Elle rendit le formulaire, l’homme jeta un rapide coup d'œil, ce qui l'intéressait le plus était la signature du client.
- Parfait, je reviens dans un instant.
Il lui fallut bien plus qu’un instant. En réalité, Arthur et Sanoé attendirent près d’une demi-heure. Finalement, le costume gris clair apparut à travers un couloir vitré. Ses joues étaient rouges, sans doute à cause de son intense recherche, et dans sa main reposait un petit paquet emballé.
- Veuillez excuser mon retard, votre coffre était difficile à ouvrir. Il se pourrait qu’il n'ait pas été ouvert depuis presque un siècle. La serrure avait rouillé… tout comme la clé.
- Ce n’est rien, nous ne sommes pas pressés.
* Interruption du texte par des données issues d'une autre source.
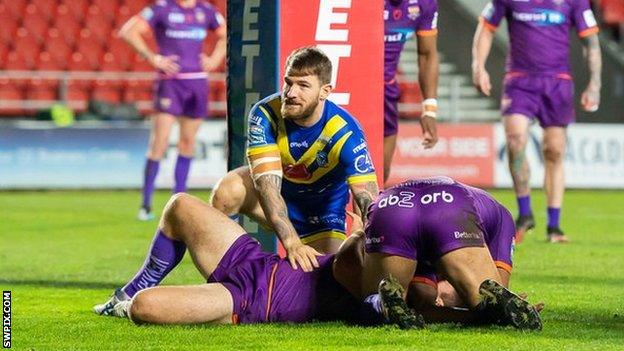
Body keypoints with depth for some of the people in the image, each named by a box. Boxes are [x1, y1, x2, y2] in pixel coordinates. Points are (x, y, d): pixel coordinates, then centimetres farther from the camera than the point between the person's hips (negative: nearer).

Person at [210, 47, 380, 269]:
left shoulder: (345, 133, -30)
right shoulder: (265, 115, -27)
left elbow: (368, 200, -37)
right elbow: (267, 185, -35)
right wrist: (292, 243, -50)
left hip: (322, 208, 0)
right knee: (228, 191, -31)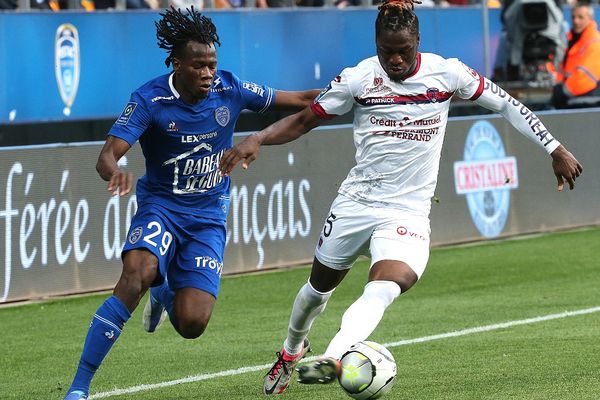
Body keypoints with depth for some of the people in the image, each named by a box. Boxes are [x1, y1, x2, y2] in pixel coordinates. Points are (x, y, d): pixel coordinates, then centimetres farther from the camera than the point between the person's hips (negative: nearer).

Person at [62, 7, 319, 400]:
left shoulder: (229, 89, -7)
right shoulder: (150, 100, -15)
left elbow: (299, 100, 6)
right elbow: (108, 155, -23)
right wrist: (115, 171, -47)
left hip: (208, 216, 3)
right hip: (160, 206, -2)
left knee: (192, 324, -11)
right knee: (136, 274, -34)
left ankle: (165, 295, 32)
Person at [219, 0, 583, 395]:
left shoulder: (446, 73, -8)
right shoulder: (358, 79, -7)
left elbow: (506, 104, 2)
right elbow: (303, 120, 0)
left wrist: (556, 149, 2)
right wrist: (256, 140, -17)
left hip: (409, 211, -2)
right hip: (355, 202, 2)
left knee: (382, 291, -28)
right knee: (320, 286, 18)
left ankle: (333, 360, -39)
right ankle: (291, 350, 45)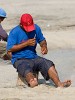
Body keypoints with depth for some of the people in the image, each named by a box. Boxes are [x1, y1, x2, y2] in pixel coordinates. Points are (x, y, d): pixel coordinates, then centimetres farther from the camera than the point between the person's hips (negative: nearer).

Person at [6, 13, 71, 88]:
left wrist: (44, 46, -4)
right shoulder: (15, 32, -9)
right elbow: (9, 49, -13)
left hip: (34, 57, 4)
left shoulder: (36, 28, 7)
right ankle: (32, 82, -62)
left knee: (49, 64, -22)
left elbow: (42, 40, 21)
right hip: (19, 60, -4)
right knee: (27, 70, -35)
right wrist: (26, 43, -16)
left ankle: (59, 84, -36)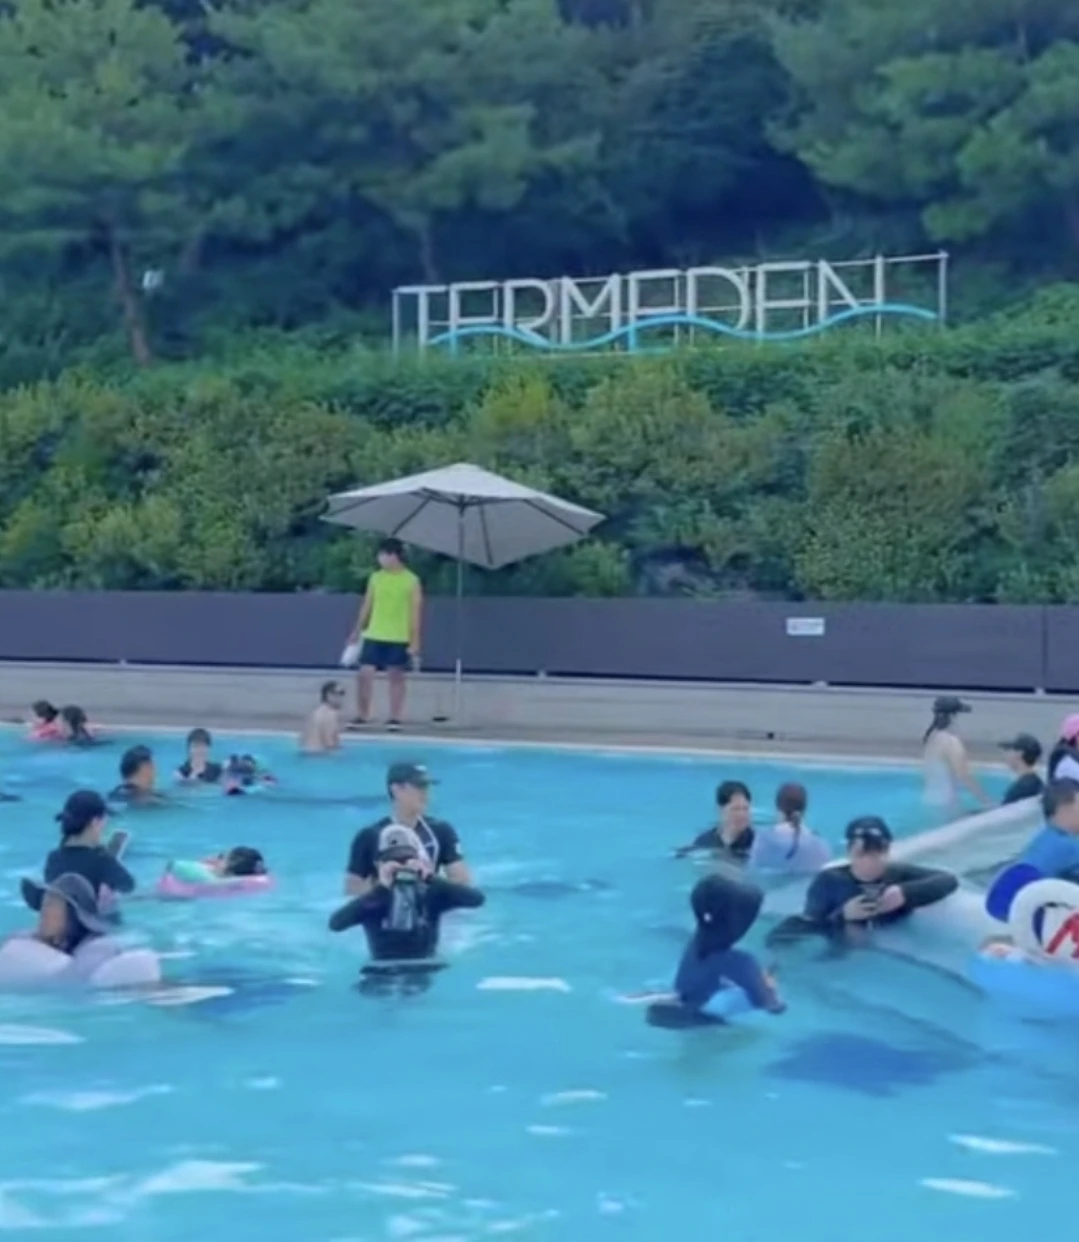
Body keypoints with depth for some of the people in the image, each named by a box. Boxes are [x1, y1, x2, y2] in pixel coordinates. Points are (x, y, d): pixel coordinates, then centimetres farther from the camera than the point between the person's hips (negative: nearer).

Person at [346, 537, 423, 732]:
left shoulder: (411, 581, -6)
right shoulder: (375, 578, 6)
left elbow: (416, 612, -6)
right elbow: (367, 605, 12)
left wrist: (414, 641, -10)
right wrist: (357, 632, 12)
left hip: (399, 638, -3)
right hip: (374, 635, 3)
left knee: (396, 676, 4)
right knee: (365, 674, -2)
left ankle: (395, 718, 11)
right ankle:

Je vous remercie, répondit Sanoé en récupérant le cadeau.
Alors que la porte automatique s’ouvrait sur les deux adolescents, le banquier, d’une voix faible, leur demanda :
- Si je puis me permettre, que contient cet emballage ?
Sanoé recula d’un pas et se retourna vers l’homme.
- Un cadeau de ma grand-mère. C’est une vieille boîte à musique que lui avait offert son père, il y a bien longtemps. Je me marie bientôt et ma grand-mère voulait me l’offrir. Mais elle est trop faible à présent pour venir jusqu’ici alors c’est la mariée qui vient chercher son cadeau, plaisanta Sanoé, un ravissant sourire de fiancée sur les lèvres.
Ils sortirent enfin de la banque, le précieux cadeau d’un fantôme dans les bras.
- Tu mens comme un arracheur de dent, s’étonna Arthur, qui, s’il ne connaissait pas l’histoire derrière cette boîte à musique aurait, lui aussi, avalé les paroles de la jeune femme.
- Que veux-tu ? dit-elle en soulevant ses épaules. J’adore les belles histoires, et je suis très bonne comédienne. Allez, en hommage à Adélaïde Duchêne, une jeune mariée qui aura eu une très courte vie, remplie de papiers administratifs, je t’offre le petit déjeuner.